Topic Modeling Partner Blog Post – Carly Rome and Jacquie Behan

Lowering the number of topics causes MALLET to generate broader topics. Lowering the number of topics too much can make topics too vague. We recommend using a higher number of iterations for topic modeling through MALLET because it makes it easier to identify common topics among the words generated. However, too many topics combined with too many iterations can make the results too specific, which isn’t helpful either.

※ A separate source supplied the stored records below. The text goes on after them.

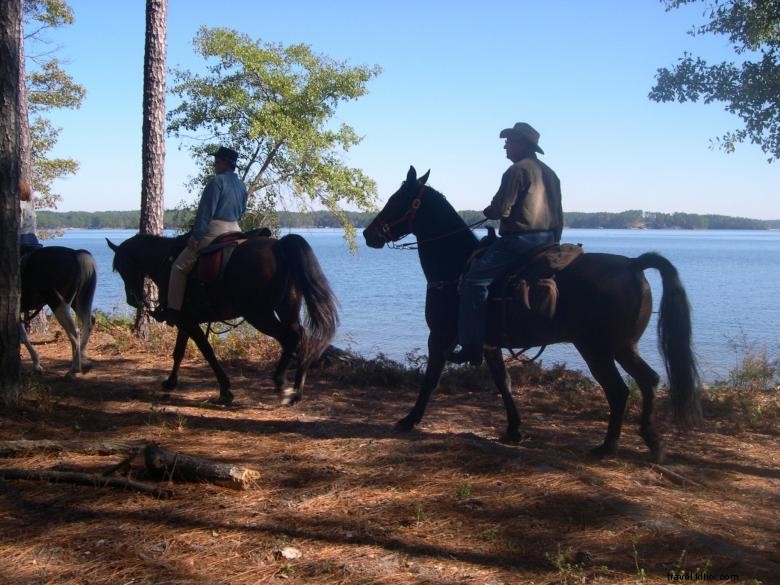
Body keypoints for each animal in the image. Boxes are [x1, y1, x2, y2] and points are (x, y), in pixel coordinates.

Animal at [20, 245, 97, 374]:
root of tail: (75, 254)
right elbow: (23, 335)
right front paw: (36, 364)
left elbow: (23, 336)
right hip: (75, 302)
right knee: (89, 322)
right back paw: (82, 357)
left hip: (57, 303)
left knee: (74, 331)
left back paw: (74, 368)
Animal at [108, 230, 340, 404]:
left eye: (121, 266)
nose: (133, 299)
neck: (167, 261)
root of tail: (279, 247)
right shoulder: (186, 321)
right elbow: (179, 352)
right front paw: (171, 382)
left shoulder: (188, 321)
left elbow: (207, 352)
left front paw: (225, 388)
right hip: (286, 308)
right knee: (301, 336)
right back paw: (296, 390)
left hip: (259, 314)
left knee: (290, 337)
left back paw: (281, 382)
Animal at [364, 165, 700, 460]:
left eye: (396, 199)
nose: (369, 234)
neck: (456, 266)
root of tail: (633, 264)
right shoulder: (488, 344)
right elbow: (503, 382)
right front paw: (514, 429)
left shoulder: (441, 337)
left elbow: (431, 379)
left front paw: (409, 419)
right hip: (623, 347)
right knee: (649, 380)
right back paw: (651, 441)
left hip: (598, 349)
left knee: (618, 391)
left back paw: (608, 447)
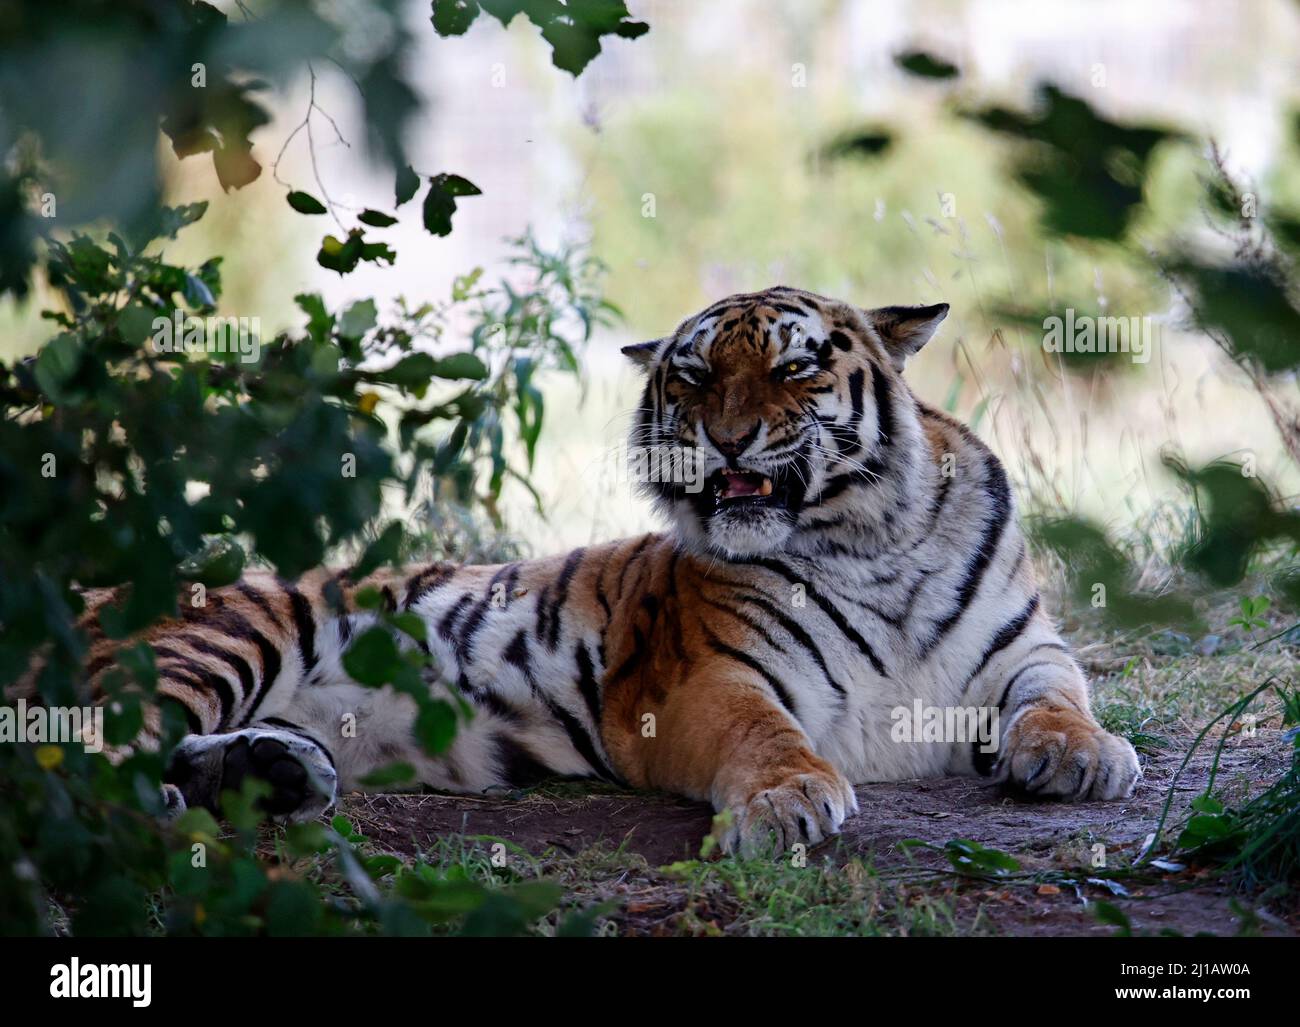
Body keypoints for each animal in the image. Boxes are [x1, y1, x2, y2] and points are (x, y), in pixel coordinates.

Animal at [17, 286, 1138, 857]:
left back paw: (272, 773)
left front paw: (1082, 755)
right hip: (216, 637)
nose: (727, 439)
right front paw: (787, 801)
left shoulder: (1024, 647)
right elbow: (766, 735)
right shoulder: (706, 678)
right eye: (693, 376)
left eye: (792, 368)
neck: (869, 539)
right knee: (61, 759)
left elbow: (1059, 694)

Comparing both of our word lists, we both had the topics:

  1. Crime- (Carly – Crime: police man inspector lestrade colonel crime death reason evidence murder mystery affair case present remained criminal force arrest account undoubtedly/Jacquie- Crime- man police found inspector dead crime death body evidence reason murder blood night shot person)
  2. Murder/Death- (Carly- Death: found end lay dead hand part body long deep lost close blood finally carried showed attention broken shot leaving horror/ Jacquie- Murder- found dead man death crime body evidence terrible unfortunate attempt violence words occurred instantly action save murderer committed escape murdered)
  3. Characteristics/Appearance of a Person- (Carly- Characteristics: face eyes man red black white dark looked thin features hair lips tall appearance blue drawn expression pale heavy hat/ Jacquie-Appearance-face eyes man dark tall looked features expression thin lips pale mouth figure companion appearance)

Crime was found the most (74 times) in the Second Stain story and the least (2 times) in the Musgrave Ritual. Murder/death was found the most (28 times) in the Norwood Builder and the least (2 times) in the Noble Bachelor. Characteristics/appearance of a person was found the most (27 times) in the Mazarin Stone story and the least (2 times) in The Speckled Band.

Our two questions about the data are:

  1. Can any of the words in these topics have double meanings or be misinterpreted without context? How can this affect the accuracy and helpfulness of topic modeling?
  2. Is it okay to ignore one or two words that may not correlate with the rest of the words within a topic? Why or why not?